The Environmental Protection Agency finds this top insecticide unsafe, especially around children.


© St. Petersburg Times, published June 16, 2000

It's like learning that an old friend has a dark side you weren't aware of. Recent findings of the U.S. Environmental Protection Agency indicate that Dursban, a longtime favored indoor and outdoor insecticide, could be harmful to humans, especially children.

Those findings have prompted the EPA to ban Dursban, manufactured by Dow AgroSciences of Indianapolis, from all household products. After more than two decades as the leading answer to pesky problems of ants, flies, mole crickets, thrips, ticks, roaches, and more, Dursban will be no more.

"I haven't read the reports," said Alan Pierce of Tampa Palms. "But if it has an adverse effect on children or the environment, then I'm all in favor of them pulling it."

Pierce, 38, is unusual in his Manchester subdivision, in that he does his own yard work, including the application of insecticide. He has alternately used Dursban and Diazinon, a competing product, for the past five years.

"I don't think it will have that much of an effect on me, because I will still use Diazinon," he said. "And if there isn't something eventually on the market to replace Dursban, I would consider using malathion."

When Drew Kronick, 40, of Top of the Village in Carrollwood Village, heard the news of the EPA ban, he was on his way to buy pesticide for his lawn.

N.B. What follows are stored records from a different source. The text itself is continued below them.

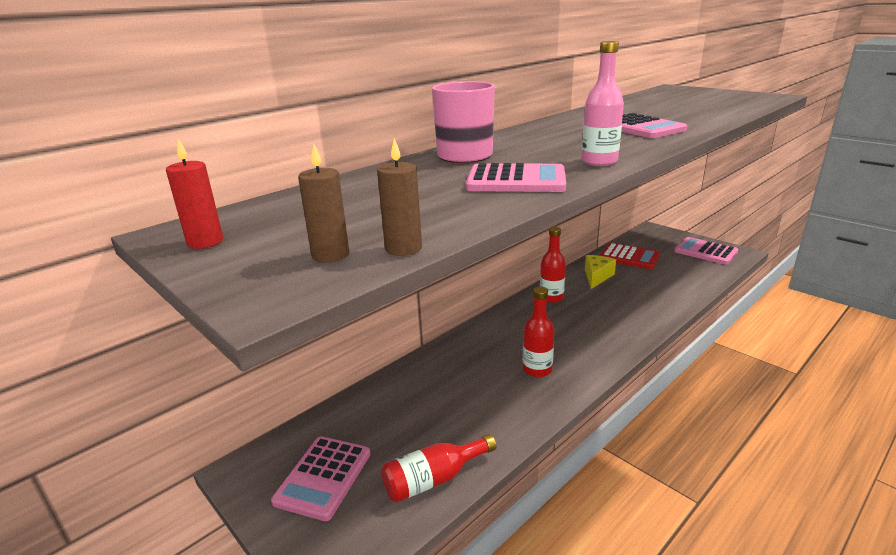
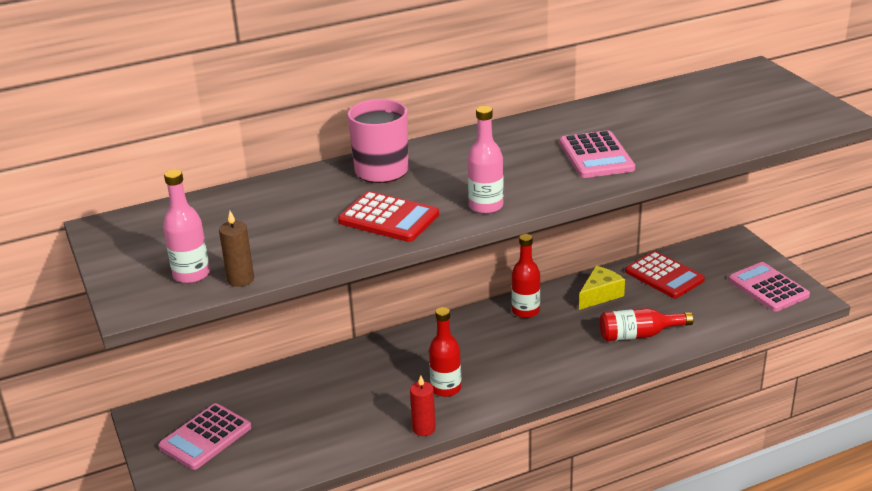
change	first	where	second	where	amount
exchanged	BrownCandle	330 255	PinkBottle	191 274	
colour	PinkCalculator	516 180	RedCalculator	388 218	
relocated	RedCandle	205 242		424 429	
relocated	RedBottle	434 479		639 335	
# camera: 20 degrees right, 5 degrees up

He ended up buying Diazinon.

"I've been in this house a little over two years and Dursban was always recommended to me," said Kronick, a systems network engineer. "When I bought the Diazinon they told me it's all the same chemical, and most likely (the EPA's removal of Dursban) will affect half the products on the market."

While he did immediately take heed of the ban, he wondered, as some consumers suspected with the air-conditioning coolant Freon, if there might be some sort of hidden agenda behind the ban.

"First it's the greatest product around, then after years they tell you it's bad and they pull it off the market, and then they run more studies and tell you it's not that bad after all," he said. "You can't win. You don't know if they are telling you the truth or not."

Still, because of the compelling findings on Dursban, Kronick is taking no chances. "If the reports are true, then I really am concerned, especially because I have a 4-year-old," he said.

At Village Hardware in the West Village Commons shopping plaza, employee Andy Watson said, "there hasn't been any kind of extra demand (of Dursban), but no less either."

Watson said that, as per EPA's directive, the store will continue to sell the product until none is left. Then a sign will be posted explaining to customers why the familiar Dursban is no longer available.